Cash cheese blocks were $.025 higher at $1.675. Three loads were sold, including one at $1.675. The last unfilled bid was on one load at $1.675. The last uncovered offer was for one load at $1.69. Barrels were up $.025 at $1.475. Six loads were sold, three each at $1.45 and $1.47. The last unfilled bid was on one load at $1.475. The last uncovered offer was for three loads at $1.48.
Butter was $.015 higher at $2.60. A total of 19 loads were sold, including 13 at $2.60. The last unfilled bid was on one load at $2.60. The last uncovered offer was for one load at $2.605.
Nonfat dry milk was down a $.005 at $.8625. 10 loads were sold, including three at $.865 and three at $.8675. The last unfilled bid was on one load at $.8625.

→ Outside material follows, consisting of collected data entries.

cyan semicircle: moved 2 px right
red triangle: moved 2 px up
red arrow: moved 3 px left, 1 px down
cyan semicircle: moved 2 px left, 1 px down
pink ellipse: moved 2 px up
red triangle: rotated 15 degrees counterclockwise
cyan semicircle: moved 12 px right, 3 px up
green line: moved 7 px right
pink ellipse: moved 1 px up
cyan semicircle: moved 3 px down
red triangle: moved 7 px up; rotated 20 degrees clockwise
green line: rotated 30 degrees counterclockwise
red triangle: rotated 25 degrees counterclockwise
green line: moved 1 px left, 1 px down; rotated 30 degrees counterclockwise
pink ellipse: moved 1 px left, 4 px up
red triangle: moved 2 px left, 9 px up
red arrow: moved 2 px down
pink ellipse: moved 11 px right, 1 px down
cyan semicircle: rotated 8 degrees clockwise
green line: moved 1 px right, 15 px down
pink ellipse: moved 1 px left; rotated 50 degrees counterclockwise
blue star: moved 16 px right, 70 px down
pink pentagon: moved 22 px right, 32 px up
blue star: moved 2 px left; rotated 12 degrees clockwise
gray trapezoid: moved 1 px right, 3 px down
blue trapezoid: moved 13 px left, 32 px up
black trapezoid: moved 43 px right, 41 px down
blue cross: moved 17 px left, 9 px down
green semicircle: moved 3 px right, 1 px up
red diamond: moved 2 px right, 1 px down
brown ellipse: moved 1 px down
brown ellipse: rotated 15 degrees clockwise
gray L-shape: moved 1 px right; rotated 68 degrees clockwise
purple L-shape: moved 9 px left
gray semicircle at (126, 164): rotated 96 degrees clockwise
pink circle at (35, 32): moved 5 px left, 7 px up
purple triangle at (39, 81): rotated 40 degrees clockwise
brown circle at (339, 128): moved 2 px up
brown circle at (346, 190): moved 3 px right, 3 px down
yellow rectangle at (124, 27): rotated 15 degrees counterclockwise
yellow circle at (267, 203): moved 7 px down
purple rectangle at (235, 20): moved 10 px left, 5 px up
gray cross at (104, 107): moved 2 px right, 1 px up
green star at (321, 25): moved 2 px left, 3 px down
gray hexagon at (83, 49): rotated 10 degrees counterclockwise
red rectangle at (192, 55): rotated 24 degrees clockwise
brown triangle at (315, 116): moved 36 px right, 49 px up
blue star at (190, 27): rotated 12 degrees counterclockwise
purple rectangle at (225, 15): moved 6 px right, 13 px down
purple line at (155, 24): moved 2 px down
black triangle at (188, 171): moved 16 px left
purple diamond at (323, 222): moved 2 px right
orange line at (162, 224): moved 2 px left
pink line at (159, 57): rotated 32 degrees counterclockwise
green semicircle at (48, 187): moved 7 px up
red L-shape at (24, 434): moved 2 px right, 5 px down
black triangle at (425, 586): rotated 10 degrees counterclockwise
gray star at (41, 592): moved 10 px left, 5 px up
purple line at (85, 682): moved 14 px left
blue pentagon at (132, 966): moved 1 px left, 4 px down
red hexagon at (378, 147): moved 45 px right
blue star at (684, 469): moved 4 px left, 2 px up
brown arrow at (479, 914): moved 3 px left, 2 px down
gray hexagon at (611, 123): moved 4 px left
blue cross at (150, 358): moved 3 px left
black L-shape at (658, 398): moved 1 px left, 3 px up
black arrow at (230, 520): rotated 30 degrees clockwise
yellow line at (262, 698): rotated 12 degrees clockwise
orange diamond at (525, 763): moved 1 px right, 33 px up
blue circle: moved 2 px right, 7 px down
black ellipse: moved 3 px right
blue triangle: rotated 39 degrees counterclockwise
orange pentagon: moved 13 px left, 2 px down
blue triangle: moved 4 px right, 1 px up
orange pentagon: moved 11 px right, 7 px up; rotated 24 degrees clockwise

The USDA reports milk production over the past week was down in the Midwest, limited by high temperatures. Domestic and export butter demand is strong, reflected in the recent interest in the cash market. Cream multiples are mixed and so is availability, better in some areas than in others. the USDA says production is strong to off, with some butter makers choosing to sell cream on the spot market. Milk intakes for Class III processing are steady to slow, along seasonal lines. Some Midwestern cheesemakers are increasing curd production. Inventories are called long, especially for barrels. At the retail level, conventional dairy ads were up 7% on the week and organic jumped 27%. The spread between organic and conventional half gallons of milk is $1.95, in favor of organic.